I was wondering if any of you all know if it is OK to fish at night at the little park on the Virginia side of the 301 bridge? I feel this place should be hot right now for the fisheeeez.

I see folks fishing during the day. I was thinking about giving it a shot this weekend if possible.


----------



## TunaFish (Aug 16, 2001)

I was told by a buddy of mine that LE will kick you out at dusk..Yeah, that's a pretty good croaker spot!!!


----------



## tidalterror (Jun 18, 2003)

Thanks. Looks like I'll just stay home and do yard work. It is sad that we all have to drive hours on end to find a place to fish the night time hours. Most of the time I can not get away to do an all night trip (ex.
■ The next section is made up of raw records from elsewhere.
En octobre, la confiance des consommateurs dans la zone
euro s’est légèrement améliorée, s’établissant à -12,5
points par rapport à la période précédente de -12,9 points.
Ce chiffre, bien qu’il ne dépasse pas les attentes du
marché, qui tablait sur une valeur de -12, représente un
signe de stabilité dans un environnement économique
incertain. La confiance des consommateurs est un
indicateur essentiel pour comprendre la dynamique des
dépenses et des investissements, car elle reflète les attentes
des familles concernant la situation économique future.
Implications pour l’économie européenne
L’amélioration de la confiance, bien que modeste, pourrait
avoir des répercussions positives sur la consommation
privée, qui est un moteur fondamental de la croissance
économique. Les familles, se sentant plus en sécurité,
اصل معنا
PLO). 

Good luck to all soaking a line this weekend.

Don't forget mom.


----------



## Huntsman (Mar 6, 2003)

If you're willing to drive about 10-20 minutes more you can fish @ night in Colonial Beach, VA which isn't that far from the 301 bridge. Have had moderate success there and maybe even maybe might try that spot tonight... Will let ya know..


----------



## tidalterror (Jun 18, 2003)

Huntsman, is there a place to park around there? I've been to the restaurants over there but never looked into fishing it. Does not look like parking is abundant. I would definitely be interested in checking it out some day.
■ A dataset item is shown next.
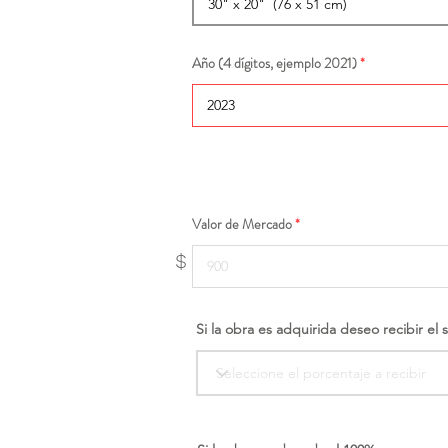
Año (4 dígitos, ejemplo 2021)
Valor de Mercado
$
Si la obra es adquirida deseo recibir el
That is not to far for me. I live just outside of LaPlata, MD.


----------



## crappietracker (Mar 31, 2006)

is solomon's island pier a long hike for you. awesome at night for croaker, and the occasional striper.


----------



## fishbait (Nov 11, 2005)

This is a little off topic, but the 301 bridge is the demarcation line for the fishing license reciprocity agreement between Virginia and Maryland. So, I thought I would post the regs for which licenses will be accepted there. Wouldn't want anyone getting a ticket over these confusing regs.


----------



## TunaFish (Aug 16, 2001)

tidalterror said:


> fishing it. Does not look like parking is abundant. I would definitely be interested in checking it out some day.
> 
> That is not to far for me. I live just outside of LaPlata, MD.


I don't think parking would be that much of a problem on weeknights (I haven't fished there on weekends, so don't know about that). There's plenty of meters next to the pier.


----------



## Huntsman (Mar 6, 2003)

fishbait said:


> This is a little off topic, but the 301 bridge is the demarcation line for the fishing license reciprocity agreement between Virginia and Maryland. So, I thought I would post the regs for which licenses will be accepted there. Wouldn't want anyone getting a ticket over these confusing regs.
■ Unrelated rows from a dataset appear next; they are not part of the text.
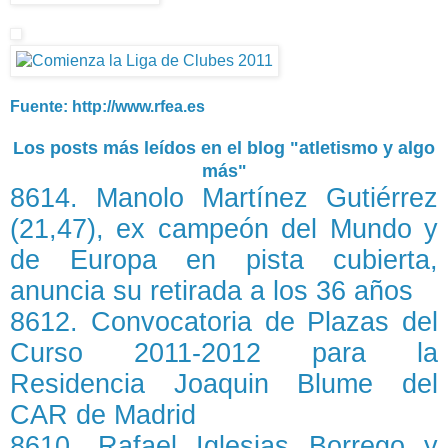
Fuente: http://www.rfea.es
Los posts más leídos en el blog "atletismo y algo
más"
8614. Manolo Martínez Gutiérrez
(21,47), ex campeón del Mundo y
de Europa en pista cubierta,
anuncia su retirada a los 36 años
8612. Convocatoria de Plazas del
Curso 2011-2012 para la
Residencia Joaquin Blume del
CAR de Madrid
8610. Rafael Iglesias Borrego y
Bay sport license is marked "YES" so there is no problem fishing the N and S 301 bridge areas. 

Non-Tidal for Maryland is a fresh water license which is not accepted.


----------



## Huntsman (Mar 6, 2003)

TunaFish said:


> I don't think parking would be that much of a problem on weeknights (I haven't fished there on weekends, so don't know about that). There's plenty of meters next to the pier.


Parking should not be an issue there even on the weekends. Unless the tourists are running about. Fished both day and weekend w/ out any issue w/ parking.


----------



## tidalterror (Jun 18, 2003)

COOL. May have to give it a shot some time soon. Thanks.


----------



## fishhead (Oct 18, 2004)

I stopped on the VA side of the 301 bridge two weeks ago ... just seemed to be carp and catfish going on. The cats were 4-to-5lbers and sort of yellow/greenish.

Talked to a local who said the stripers weren't around and the croaker don't come in there much.


----------